Concentrations of contaminants in juvenile
chinook and chum salmon from the Hylebos Waterway are comparable
to levels previously shown to be associated with biological injury
in juvenile chinook salmon.
Contaminant concentrations similar to those
measured in liver, stomach contents, and bile of
juvenile salmon from the Hylebos Waterway are associated with
impaired growth, suppression of immune function, and increased
mortality following pathogen exposure in chinook salmon collected
from another contaminated estuary in Puget Sound, the Duwamish
Waterway (Varanasi et al. 1993, Arkoosh et al. 1991, Arkoosh et
al. 1996). For most measures in the current study, the concentrations
of contaminants in Hylebos Waterway juvenile salmon are similar
to, or in the case of HCBD, substantially higher than, concentrations
measured in Duwamish Waterway fish. These comparisons are depicted
in Figure 1.13, along with the appropriate references. It is
notable that chum salmon from the Hylebos Waterway generally showed
higher indices of exposure than did chinook salmon. Whether this
is due to increased exposure, decreased elimination, or other
species-specific factors cannot be determined from the current
data. Nonetheless, the apparent higher contaminant concentrations
in chum salmon raises the possibility that this species may be
more susceptible to contaminant-induced biological injury than
chinook salmon.
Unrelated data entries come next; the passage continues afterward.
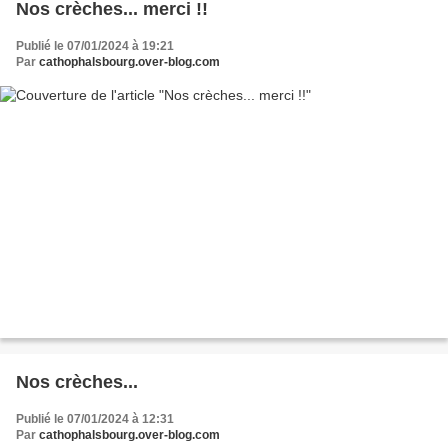
Nos crèches... merci !!
Publié le 07/01/2024 à 19:21
Par
cathophalsbourg.over-blog.com
Nos crèches...
Publié le 07/01/2024 à 12:31
Par
cathophalsbourg.over-blog.com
It is unknown whether the substantial exposure
to HCBD, either alone or in concert with exposure to other contaminants,
may contribute to biological injury in salmon from the Hylebos
Waterway.
The current study has focused solely on characterizing
possible exposure of juvenile salmon, and thus does not specifically
answer the question of what the impacts of this exposure might
be on the populations of exposed animals. However, it is known
that as salmon complete smoltification and move from freshwater
habitats to estuarine and marine habitats, they must adapt to
a range of different pathogens and prey organisms, and are also
subject to predation from different predators. Thus, impaired
abilities to withstand pathogenic challenges and altered growth
patterns should generally be considered to be deleterious with
respect to early ocean survival of juvenile salmon utilizing contaminated
habitats. Further steps to be taken in the assessment of injury
to these fish should include a determination of the potential
for the toxicants present in the Hylebos Waterway to elicit biological
dysfunction such as impaired disease resistance and reduced growth.
Such studies should focus on the overall mixture of contaminants
known to be present, as well determining the effects of specific
contaminants or classes of contaminants.